The amendments being drafted are aimed at tackling challenges in timely rescue of distressed companies, said a person with knowledge of the matter. They seek to address shortcomings highlighted by a parliamentary panel in August, such as low recovery rate in many cases and delays in resolution proceedings.

IBBI has made presentations to the ministry regarding the scope of the amendments and the contours of the legislative changes needed are being studied. “We have got the ideas. Some changes to regulations and some amendments to the Code would be needed. The effort is to have the Bill ready for the budget session," the person mentioned above said on condition of anonymity.

This amendment is expected to be a major milestone in the evolution of the bankruptcy code, which has undergone several changes in step with changing economic realities since its adoption in 2016. The next amendment will seek to “re-imagine" the Code to make it more effective in terms of its original goals, including time-bound resolution of bankrupt businesses and maximization of the value of the debtor’s assets.

Some concerns raised by the parliamentary panel led by Bharatiya Janata Party leader Jayant Sinha have already been addressed but some recommendations need legislation, experts said.

The government has amended the regulations by providing for a Swiss challenge method, as also limiting the number of times the request for proposals for bids can be amended to only one, explained L. Viswanathan, partner at law firm Cyril Amarchand Mangaldas. This is expected to result in more timely bid submissions, he said.

» Data listing
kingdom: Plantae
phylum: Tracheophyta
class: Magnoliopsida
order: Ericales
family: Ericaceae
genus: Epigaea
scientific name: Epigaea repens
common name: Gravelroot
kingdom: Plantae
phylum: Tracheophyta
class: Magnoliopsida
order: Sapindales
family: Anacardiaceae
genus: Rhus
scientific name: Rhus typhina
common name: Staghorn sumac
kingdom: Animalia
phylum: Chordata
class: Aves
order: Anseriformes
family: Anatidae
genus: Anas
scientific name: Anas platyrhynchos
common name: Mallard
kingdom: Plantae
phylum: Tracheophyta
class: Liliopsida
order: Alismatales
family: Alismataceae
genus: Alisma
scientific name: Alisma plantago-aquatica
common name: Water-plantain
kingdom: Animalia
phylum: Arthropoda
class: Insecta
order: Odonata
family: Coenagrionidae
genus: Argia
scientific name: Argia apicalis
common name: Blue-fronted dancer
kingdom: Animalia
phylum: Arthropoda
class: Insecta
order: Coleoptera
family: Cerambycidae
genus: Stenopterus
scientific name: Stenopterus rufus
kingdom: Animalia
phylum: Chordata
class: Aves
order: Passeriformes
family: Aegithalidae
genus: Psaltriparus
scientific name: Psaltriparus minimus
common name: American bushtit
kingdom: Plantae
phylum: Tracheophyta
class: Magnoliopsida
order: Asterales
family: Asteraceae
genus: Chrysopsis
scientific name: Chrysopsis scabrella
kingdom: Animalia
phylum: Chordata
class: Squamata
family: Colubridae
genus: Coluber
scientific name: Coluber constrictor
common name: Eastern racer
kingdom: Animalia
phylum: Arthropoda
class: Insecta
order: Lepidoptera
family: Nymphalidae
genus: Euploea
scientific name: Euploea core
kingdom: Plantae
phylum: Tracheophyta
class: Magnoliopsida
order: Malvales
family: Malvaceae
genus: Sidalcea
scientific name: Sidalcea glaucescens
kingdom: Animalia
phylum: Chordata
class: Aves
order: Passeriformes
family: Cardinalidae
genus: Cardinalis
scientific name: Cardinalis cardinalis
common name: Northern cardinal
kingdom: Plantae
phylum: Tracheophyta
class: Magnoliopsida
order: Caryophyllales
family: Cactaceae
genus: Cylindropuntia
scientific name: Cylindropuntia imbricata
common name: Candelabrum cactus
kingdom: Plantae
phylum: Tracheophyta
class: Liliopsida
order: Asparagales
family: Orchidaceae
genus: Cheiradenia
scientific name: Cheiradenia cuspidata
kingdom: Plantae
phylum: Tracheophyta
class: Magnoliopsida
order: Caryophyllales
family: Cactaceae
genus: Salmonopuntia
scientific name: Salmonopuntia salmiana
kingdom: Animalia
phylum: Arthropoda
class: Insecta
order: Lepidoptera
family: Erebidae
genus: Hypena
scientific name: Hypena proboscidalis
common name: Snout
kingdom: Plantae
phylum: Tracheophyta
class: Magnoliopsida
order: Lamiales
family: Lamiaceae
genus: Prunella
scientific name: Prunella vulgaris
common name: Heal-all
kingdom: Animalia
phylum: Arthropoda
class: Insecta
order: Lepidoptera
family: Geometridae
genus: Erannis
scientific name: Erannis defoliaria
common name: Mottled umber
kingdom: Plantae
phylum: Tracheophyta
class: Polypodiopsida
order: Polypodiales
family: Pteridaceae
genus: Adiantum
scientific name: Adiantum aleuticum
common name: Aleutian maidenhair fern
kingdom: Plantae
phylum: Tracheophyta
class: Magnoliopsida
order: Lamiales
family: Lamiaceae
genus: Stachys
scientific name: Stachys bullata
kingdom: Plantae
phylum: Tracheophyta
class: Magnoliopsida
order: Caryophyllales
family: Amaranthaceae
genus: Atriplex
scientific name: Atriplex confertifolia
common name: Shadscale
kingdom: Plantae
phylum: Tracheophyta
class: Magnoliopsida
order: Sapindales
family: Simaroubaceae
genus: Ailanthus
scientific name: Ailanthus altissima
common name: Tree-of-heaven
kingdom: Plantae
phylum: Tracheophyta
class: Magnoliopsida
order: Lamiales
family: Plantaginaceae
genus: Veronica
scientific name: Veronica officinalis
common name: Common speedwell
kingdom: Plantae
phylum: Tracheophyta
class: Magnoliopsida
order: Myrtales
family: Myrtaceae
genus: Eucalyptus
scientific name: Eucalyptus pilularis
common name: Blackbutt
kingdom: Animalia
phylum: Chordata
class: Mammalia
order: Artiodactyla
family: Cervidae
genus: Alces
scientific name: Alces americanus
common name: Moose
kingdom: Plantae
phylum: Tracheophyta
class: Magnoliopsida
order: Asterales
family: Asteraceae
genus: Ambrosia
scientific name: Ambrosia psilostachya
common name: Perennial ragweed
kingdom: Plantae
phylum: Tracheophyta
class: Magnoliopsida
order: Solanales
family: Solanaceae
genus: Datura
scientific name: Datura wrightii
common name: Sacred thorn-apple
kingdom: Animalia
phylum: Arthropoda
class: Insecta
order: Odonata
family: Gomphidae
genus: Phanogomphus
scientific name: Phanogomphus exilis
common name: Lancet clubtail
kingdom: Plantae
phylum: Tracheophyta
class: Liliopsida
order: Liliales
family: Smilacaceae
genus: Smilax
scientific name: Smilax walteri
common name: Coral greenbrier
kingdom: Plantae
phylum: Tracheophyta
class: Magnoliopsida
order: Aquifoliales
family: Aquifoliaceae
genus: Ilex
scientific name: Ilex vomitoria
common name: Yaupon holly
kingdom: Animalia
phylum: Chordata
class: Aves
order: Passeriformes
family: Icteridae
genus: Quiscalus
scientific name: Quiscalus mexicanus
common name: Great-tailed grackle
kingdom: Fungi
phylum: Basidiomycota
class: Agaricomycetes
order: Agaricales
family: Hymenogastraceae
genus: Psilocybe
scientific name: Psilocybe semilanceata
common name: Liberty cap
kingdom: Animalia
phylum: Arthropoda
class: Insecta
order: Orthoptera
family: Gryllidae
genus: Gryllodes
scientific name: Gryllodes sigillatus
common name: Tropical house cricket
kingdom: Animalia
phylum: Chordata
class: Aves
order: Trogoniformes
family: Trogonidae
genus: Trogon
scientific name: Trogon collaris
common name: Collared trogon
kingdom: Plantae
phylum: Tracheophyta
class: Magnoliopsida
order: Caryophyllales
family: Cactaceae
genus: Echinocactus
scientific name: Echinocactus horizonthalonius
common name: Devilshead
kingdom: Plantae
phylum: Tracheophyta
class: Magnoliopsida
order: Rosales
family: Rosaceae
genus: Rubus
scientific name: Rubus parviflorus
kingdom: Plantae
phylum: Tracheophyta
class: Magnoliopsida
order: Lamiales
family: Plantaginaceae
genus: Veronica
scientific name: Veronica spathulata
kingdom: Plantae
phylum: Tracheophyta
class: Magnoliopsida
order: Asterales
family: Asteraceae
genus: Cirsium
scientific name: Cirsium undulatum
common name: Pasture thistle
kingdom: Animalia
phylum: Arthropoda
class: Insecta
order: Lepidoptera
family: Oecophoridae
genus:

» To be done
**a)** In the bankruptcy code text, what outcome is expected from the regulatory changes that L. Viswanathan describes? Explain in one to three sentences.
**b)** Pick up the bankruptcy code text after its final sentence and write the next part.

» Task-by-task answers
**a)** The government amended the regulations to provide for a Swiss challenge method. It also limited amendments to the request for proposals for bids to only one. According to L. Viswanathan of Cyril Amarchand Mangaldas, these changes are expected to lead to more timely bid submissions.

**b)**
“Several of the other recommendations (of the Parliamentary panel) pertain to institution building and do not require a change in the law itself for implementation except the changes to IBC to enable resolution plans for whole or part of the business," Viswanathan said. The committee had suggested it was not always that bidders for bankrupt businesses may be interested in the entire business. Accordingly it suggested amendments to the law to allow resolution of even part of the assets.

The first and foremost amendment IBC needs is distinguishing between the type of corporate debtor, those which require to undergo the corporate insolvency resolution process, and those that can straightaway be proceeded with liquidation, said Daizy Chawla, senior partner at law firm Singh & Associates.

IBC prescribes for conclusion of bankruptcy resolution within 330 days, including the time taken for litigation. Another beneficial amendment would be to define haircut limits, which the committee of creditors can approve in any resolution plan, Chawla said.

The institutions that have been mandated various roles and responsibilities under the IBC will need to evolve to keep up with the pace and demand for resolution of stress and defaults that the system has, said Viswanathan of Cyril Amarchand Mangaldas.